TASK OBJECTIVE ::
A word-for-word copy of the entries below is required.

[Stored records]
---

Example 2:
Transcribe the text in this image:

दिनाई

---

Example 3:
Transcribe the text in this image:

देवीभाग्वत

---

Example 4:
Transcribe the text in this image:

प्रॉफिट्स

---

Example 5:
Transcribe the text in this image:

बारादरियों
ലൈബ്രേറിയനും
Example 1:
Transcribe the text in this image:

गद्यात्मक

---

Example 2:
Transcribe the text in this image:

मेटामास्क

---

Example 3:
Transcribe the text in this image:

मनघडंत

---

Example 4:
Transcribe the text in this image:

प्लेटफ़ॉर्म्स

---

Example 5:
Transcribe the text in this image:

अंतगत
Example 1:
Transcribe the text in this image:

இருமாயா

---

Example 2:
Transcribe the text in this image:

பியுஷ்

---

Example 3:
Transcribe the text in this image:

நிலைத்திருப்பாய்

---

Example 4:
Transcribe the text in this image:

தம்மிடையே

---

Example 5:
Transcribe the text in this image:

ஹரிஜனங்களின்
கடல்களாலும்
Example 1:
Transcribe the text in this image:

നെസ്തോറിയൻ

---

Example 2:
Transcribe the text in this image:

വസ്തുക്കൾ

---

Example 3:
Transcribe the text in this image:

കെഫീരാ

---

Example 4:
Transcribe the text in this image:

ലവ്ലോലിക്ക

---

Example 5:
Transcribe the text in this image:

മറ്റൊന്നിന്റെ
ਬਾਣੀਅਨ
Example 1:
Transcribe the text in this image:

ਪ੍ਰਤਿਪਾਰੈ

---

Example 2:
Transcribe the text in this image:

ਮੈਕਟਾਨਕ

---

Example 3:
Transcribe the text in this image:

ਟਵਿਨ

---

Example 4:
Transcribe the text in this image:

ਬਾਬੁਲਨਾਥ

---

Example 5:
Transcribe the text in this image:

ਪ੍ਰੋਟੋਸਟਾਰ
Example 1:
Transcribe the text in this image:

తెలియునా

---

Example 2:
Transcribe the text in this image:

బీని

SOLUTION BELOW ::
---

Example 2:
Transcribe the text in this image:

दिनाई

---

Example 3:
Transcribe the text in this image:

देवीभाग्वत

---

Example 4:
Transcribe the text in this image:

प्रॉफिट्स

---

Example 5:
Transcribe the text in this image:

बारादरियों
ലൈബ്രേറിയനും
Example 1:
Transcribe the text in this image:

गद्यात्मक

---

Example 2:
Transcribe the text in this image:

मेटामास्क

---

Example 3:
Transcribe the text in this image:

मनघडंत

---

Example 4:
Transcribe the text in this image:

प्लेटफ़ॉर्म्स

---

Example 5:
Transcribe the text in this image:

अंतगत
Example 1:
Transcribe the text in this image:

இருமாயா

---

Example 2:
Transcribe the text in this image:

பியுஷ்

---

Example 3:
Transcribe the text in this image:

நிலைத்திருப்பாய்

---

Example 4:
Transcribe the text in this image:

தம்மிடையே

---

Example 5:
Transcribe the text in this image:

ஹரிஜனங்களின்
கடல்களாலும்
Example 1:
Transcribe the text in this image:

നെസ്തോറിയൻ

---

Example 2:
Transcribe the text in this image:

വസ്തുക്കൾ

---

Example 3:
Transcribe the text in this image:

കെഫീരാ

---

Example 4:
Transcribe the text in this image:

ലവ്ലോലിക്ക

---

Example 5:
Transcribe the text in this image:

മറ്റൊന്നിന്റെ
ਬਾਣੀਅਨ
Example 1:
Transcribe the text in this image:

ਪ੍ਰਤਿਪਾਰੈ

---

Example 2:
Transcribe the text in this image:

ਮੈਕਟਾਨਕ

---

Example 3:
Transcribe the text in this image:

ਟਵਿਨ

---

Example 4:
Transcribe the text in this image:

ਬਾਬੁਲਨਾਥ

---

Example 5:
Transcribe the text in this image:

ਪ੍ਰੋਟੋਸਟਾਰ
Example 1:
Transcribe the text in this image:

తెలియునా

---

Example 2:
Transcribe the text in this image:

బీని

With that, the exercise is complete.